Laura Wurth — a Response to Generative AI

Hi again!


Today we introduce a new format in this newsletter, collaborations!


In irregular intervals, I will ask friends or colleagues to react to my newsletter and to add their opinion to mine. With this, we will create a platform for discussion, on which you, dear reader, are of course also invited to participate. This week, writer and thinker Laura Wurth responds to my newsletter about generative AI.


So, I wanted to discuss the implication of generative AI on creative freelancers and artists. There is widespread debate about the copyright issues with generative AI, currently focusing on the topics of the right to opt-in or opt-out.

To understand the underlying issue: currently, the systems are fed with huge amounts of data acquired from the internet which are also often tagged and categorized by famous artists’ styles. This results in the ability of the trained AI to mimic a certain style of an artist easily and to generate new images within seconds.

Now, a lot of artists rightfully say, that they would like to have a say in having their images used and tagged for training such tools (opt-in argumentation) while the AI startups argue that this would be hard to handle, hence artists should have an opt-out option for removing their associated names and data sets from their systems.


While listening to many various discussions (if you are interested in the topic: the podcast HARD FORK is a great source for ongoing analysis and discussion) I started wondering though, if the implications of this new technology are maybe a little underestimated.

There are already huge waves of cheap labor showing up on the creatives market – you can acquire custom, hand-made graphic designs, and logos, but also artworks and imitations.

Generative AI will put this market even more under pressure by fully replacing graphic designers and a lot of illustration artists. So, are we repeating the unimaginable step of replacing our white-collar “cool” jobs with the next wave of automation?


Even if the artists and creative community have a voice strong enough to protect their material, will it be again applied only to the privileged (the ones whose style is recognizable and to be easily removed from a large dataset) while a huge mass of small artists and designers will be swept away from generative AI to even more precarious living situations? Are the creative industries going to be following the path of the textile industry?

Here is Laura Wurths’ reaction:


What you don't know always seems scary at first.

The new, and especially the technical, has often been demonized. With progress, things would lose value, no one would talk to each other anymore because everyone would stare at their cell phones, art and literature would lose their value because they would no longer have to be produced by humans.


But perhaps it is precisely in Generative AI that a huge opportunity lies.

Namely, an aspect that has somehow been missed in digitization so far. If it were politically regulated that there would be a UBI, then it wouldn't be so bad if the person who now sits at the checkout in the supermarket were replaced by a computer. She could do nicer things with her life. Taking care of her children, silk painting, sports, golf.

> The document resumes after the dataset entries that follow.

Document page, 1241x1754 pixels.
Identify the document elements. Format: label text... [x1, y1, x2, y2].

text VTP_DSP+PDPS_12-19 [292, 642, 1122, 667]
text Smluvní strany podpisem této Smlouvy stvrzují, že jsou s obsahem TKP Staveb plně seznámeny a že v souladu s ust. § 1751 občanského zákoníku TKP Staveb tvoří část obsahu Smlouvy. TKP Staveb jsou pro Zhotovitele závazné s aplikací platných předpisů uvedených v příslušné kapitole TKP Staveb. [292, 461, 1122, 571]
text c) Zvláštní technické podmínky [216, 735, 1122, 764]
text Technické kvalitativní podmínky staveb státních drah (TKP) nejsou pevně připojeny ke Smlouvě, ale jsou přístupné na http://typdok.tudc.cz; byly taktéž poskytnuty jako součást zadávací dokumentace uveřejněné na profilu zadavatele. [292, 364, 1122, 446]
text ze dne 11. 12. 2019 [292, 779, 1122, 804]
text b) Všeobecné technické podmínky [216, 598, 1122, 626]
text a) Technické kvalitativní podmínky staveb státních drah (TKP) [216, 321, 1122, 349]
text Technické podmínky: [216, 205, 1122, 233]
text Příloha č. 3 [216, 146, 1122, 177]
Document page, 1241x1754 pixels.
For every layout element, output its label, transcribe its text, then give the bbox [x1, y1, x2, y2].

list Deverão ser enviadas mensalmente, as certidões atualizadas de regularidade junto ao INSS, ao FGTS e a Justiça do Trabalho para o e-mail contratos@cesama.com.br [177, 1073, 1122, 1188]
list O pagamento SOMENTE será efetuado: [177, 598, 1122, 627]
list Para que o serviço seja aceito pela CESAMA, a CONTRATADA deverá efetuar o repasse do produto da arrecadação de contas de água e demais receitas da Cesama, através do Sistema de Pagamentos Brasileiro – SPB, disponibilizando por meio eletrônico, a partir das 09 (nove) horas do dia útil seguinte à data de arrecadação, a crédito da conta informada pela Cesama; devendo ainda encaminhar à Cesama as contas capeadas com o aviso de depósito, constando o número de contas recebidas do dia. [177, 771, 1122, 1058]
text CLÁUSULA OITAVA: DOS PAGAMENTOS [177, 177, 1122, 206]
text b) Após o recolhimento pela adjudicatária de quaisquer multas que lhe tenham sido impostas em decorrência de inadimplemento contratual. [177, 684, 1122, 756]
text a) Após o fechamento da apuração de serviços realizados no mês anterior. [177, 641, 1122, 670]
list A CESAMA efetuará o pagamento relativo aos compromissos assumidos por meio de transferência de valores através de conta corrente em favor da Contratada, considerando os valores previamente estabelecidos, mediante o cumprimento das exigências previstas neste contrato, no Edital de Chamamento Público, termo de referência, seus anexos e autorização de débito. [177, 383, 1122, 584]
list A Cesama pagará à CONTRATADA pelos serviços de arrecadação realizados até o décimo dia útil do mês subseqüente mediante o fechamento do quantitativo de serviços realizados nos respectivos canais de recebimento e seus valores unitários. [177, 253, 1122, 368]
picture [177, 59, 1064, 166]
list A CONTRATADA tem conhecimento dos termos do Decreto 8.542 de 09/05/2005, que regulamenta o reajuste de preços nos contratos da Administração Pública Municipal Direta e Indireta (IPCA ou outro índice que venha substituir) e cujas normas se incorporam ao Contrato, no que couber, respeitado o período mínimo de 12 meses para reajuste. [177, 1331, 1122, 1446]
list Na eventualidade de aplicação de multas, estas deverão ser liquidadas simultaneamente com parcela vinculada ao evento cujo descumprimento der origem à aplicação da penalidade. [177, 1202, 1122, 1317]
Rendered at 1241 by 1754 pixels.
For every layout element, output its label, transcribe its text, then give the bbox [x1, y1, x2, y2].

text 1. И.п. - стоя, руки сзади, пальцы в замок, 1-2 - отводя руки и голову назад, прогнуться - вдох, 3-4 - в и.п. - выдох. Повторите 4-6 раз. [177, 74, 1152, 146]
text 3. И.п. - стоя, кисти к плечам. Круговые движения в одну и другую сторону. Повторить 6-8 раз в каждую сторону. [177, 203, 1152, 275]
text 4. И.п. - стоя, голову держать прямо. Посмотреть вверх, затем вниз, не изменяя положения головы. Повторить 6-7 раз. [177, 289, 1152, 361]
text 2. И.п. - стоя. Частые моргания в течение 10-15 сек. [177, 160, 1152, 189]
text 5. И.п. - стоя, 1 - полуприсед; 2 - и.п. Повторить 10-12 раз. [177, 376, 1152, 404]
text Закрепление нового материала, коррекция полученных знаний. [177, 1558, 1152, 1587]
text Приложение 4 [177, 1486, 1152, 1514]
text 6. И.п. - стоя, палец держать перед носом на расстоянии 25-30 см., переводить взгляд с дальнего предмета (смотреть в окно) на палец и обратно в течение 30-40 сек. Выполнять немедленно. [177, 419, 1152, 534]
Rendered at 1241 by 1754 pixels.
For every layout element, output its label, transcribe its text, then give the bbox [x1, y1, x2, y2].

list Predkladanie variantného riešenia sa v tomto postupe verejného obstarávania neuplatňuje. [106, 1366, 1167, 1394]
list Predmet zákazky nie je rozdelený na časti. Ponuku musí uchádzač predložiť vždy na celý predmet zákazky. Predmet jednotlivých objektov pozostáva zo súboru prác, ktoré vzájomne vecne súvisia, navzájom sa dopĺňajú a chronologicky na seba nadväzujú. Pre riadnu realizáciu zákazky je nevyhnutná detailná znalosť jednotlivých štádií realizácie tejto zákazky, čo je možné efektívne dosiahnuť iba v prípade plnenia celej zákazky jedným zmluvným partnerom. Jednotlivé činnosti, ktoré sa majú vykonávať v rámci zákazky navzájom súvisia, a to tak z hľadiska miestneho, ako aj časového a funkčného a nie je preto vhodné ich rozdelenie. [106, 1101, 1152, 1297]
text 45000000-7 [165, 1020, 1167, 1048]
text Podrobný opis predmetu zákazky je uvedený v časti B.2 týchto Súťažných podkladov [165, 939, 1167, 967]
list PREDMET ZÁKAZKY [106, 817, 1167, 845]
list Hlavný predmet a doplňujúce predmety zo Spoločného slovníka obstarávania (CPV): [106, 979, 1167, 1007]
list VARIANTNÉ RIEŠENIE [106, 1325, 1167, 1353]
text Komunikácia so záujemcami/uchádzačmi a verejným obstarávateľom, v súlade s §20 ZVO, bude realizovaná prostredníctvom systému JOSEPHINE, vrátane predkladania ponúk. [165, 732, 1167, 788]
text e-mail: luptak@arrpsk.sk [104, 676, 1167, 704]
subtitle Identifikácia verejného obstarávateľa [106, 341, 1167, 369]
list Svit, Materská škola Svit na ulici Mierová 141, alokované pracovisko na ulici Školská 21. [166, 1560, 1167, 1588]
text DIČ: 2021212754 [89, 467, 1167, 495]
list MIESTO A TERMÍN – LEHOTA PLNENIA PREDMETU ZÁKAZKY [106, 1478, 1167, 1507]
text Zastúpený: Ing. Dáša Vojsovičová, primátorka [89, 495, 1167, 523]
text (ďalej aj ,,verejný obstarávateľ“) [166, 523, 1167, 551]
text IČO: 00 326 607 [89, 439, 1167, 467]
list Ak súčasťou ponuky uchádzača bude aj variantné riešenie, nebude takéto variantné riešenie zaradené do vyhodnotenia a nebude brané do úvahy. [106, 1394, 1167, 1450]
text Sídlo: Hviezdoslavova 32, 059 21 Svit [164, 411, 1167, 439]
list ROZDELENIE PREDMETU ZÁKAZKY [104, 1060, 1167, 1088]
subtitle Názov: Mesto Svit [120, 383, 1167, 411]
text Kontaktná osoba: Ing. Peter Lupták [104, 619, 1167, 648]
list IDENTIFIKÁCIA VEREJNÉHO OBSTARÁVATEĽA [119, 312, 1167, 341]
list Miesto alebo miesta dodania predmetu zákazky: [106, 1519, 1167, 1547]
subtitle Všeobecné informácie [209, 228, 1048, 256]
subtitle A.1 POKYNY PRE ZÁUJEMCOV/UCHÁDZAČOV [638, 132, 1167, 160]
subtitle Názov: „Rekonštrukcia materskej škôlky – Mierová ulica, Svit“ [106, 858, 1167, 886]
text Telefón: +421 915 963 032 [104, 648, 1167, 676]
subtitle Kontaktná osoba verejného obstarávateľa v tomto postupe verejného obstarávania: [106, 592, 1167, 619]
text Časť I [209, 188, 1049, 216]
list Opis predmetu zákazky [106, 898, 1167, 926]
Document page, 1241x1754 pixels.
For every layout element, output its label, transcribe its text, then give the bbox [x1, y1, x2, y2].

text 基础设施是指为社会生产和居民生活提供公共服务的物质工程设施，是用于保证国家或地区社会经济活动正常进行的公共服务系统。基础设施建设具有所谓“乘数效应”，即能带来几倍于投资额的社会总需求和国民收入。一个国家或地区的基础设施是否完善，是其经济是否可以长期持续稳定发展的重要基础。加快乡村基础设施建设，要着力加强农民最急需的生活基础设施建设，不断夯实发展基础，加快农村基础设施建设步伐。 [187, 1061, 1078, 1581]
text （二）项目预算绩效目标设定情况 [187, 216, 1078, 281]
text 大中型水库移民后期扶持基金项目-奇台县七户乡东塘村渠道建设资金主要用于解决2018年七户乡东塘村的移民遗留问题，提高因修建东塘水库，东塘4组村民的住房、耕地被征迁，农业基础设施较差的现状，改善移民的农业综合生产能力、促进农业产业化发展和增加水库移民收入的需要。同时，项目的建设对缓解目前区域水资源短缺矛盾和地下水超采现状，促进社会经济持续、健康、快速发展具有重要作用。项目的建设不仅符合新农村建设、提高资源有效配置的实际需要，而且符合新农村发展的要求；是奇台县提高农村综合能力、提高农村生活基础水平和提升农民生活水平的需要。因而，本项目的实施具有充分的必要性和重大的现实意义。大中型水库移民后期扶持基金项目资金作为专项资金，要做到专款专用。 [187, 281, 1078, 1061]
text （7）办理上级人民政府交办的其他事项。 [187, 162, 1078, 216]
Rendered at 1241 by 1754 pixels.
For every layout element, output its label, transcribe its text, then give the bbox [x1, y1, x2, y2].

If we paid jobs fairly and valued machines and what they can do more on how they could make our lives better, then no one would look at Chat GPT with a queasy feeling, but rather with a kind of technophoria.


Digitization and everything related to it could become the greatest project for improving everyone's lives.

The eight-hour day that we still live today and according to which our present is structured, could be overcome with the help of technology.

But not to slide down into the next more precarious work situation, but to let technology do the work for us.


The machines would then do what we don't want to do. The annoying stuff, the little things, the sitting at the cash register, the butchering, the little ups of graphics. But you wouldn't have to be in existential fear about that, you'd be covered by the UBI.
People could then turn to the things that are important to them. And if you ask, for most people those are things like: spending more time with the people they love. Their friends, their children, their families.


If generative AI were politically regulated in that way, then there would be nothing to worry about. So, as with most things that are supposed to create progress, it's about making sure that their profits don't end up in the hands of capitalistically motivated corporations, but in the hands of the general public, where they can generate a better life for everyone.

So, the question is not how to protect ourselves and our intellectual property from generative AI, but how to free the capabilities of AI from the hands of capitalism and put them into the hands of those whose lives they could improve.